The Sky is Falling
- First edition cover
- Author: Kit Pearson
- Cover artist: Lisa Jager Lapointe
- Language: English
- Series: The Guests of War Trilogy
- Genre: Young adult novel
- Publisher: Penguin Canada
- Publication date: 1989
- Publication place: Canada
- Pages: 246 pp
- Followed by: Looking at the Moon

= The Sky Is Falling (Pearson novel) =

1989 young adult novel by Kit Pearson

The Sky is Falling is a 1989 young adult novel by Kit Pearson. It is the first novel in the Guests of War trilogy, which follows the lives of Norah and Gavin Stoakes after they are evacuated from England to Canada during World War II.

The novel won the Canadian Library Association Book of the Year Award for Children and the Geoffrey Bilson Award (for best Canadian work of historical fiction written for youth).

==Plot summary==
Norah and Gavin Stoakes live in a peaceful English village until World War II causes them to be evacuated to Toronto. Norah, an independent ten-year-old, is angry with the evacuation and resents having to care for Gavin. Five-year-old Gavin does not understand the evacuation and is confused and frightened. When they arrive in Canada, Norah and Gavin are placed with Florence Ogilvie, a bossy and cold widow and her timid spinster daughter, Mary Ogilvie. The Ogilvies only wanted Gavin but were convinced to take Norah as well. Norah is acutely aware of their preference toward Gavin, rather than her. While Gavin quickly settles into his new home where he is spoilt and coddled by Mrs. Ogilvie, Norah cannot settle. She dislikes Mrs. Ogilvie, is bored in her strict new home, is unpopular at her new school, begins to wet the bed (something she was very angry at Gavin for doing on the boat trip there), and constantly worries about what is happening to her family in England.

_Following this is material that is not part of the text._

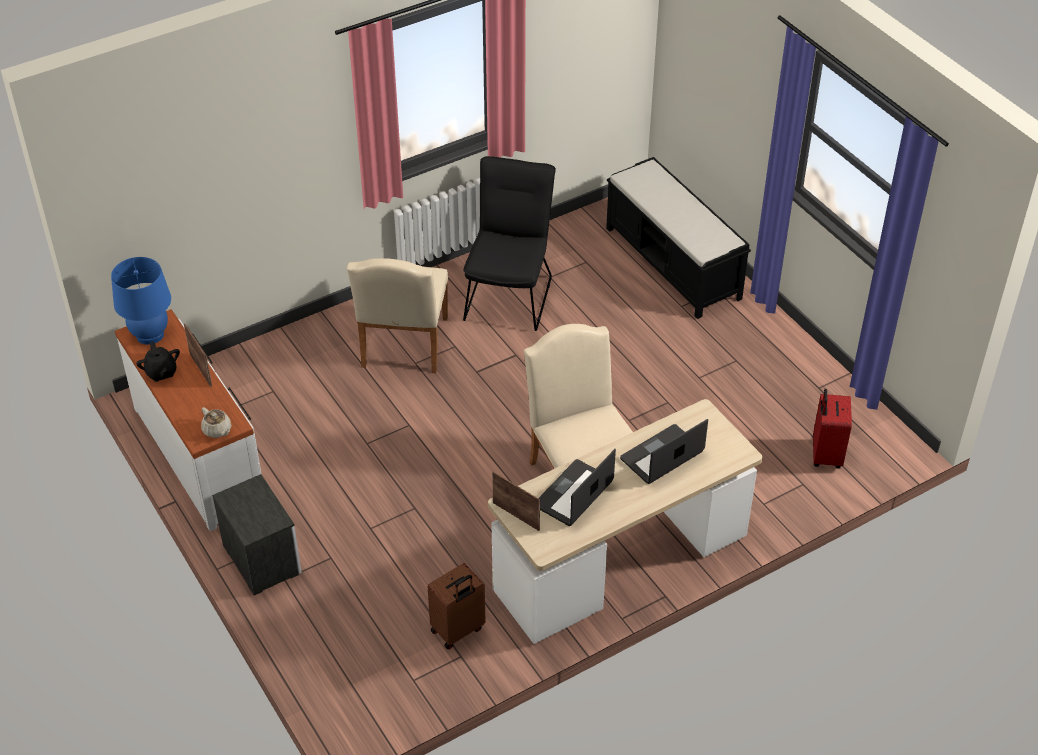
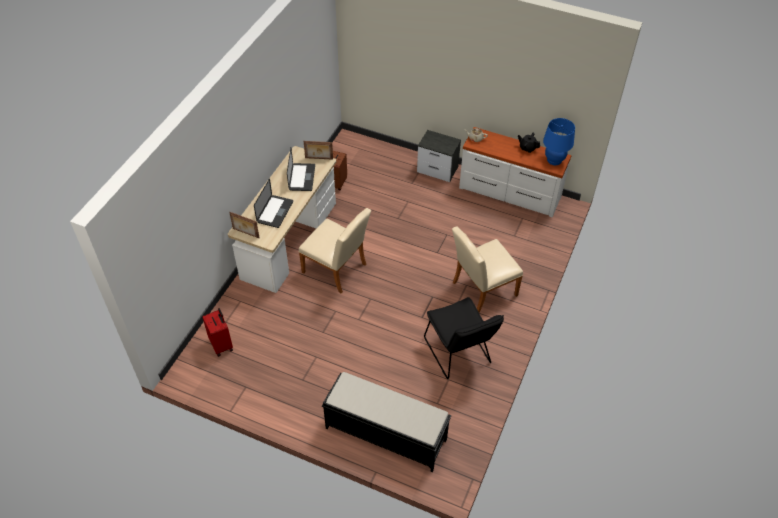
camera: 145 degrees right, 5 degrees up
(201, 370) = (513, 157): picture frame -> picture frame (245, 233)
(403, 347) = (481, 290): beige chair -> beige chair turned 90 degrees counterclockwise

As weeks go by, Norah’s resentment of Mrs. Ogilvie increases. Although she begins to make new friends, her misery increases as she realizes she cannot return to England for much longer than she was originally told. After Mrs. Ogilvie and Norah have an argument, Norah decides to run away and return to England on her own. She originally leaves without Gavin but decides she cannot leave him to be spoilt by Mrs. Ogilvie in a foreign country. She takes him with her but they only get as far as the train station before Norah realizes her plan is impossible. They return to the Ogilvies, expecting punishment but find that Mrs. Ogilvie and Miss Ogilvie have been very worried. Mrs. Ogilvie apologizes for ignoring Norah in the past months and asks if they can begin again. Norah accepts the offer and attempts to try to live happily in Canada. Life begins to improve and Norah accepts Canada as her temporary home for the duration of the war.

==Title meaning==
The title of The Sky is Falling comes from a child's misinterpretation of the Blitz. Early in the novel, Norah and Gavin are listening to stories with other evacuees. The group hears the story of The Sky is Falling (Chicken Little), about a chicken who believed the sky was falling. A young evacuee states that is what was happening in England.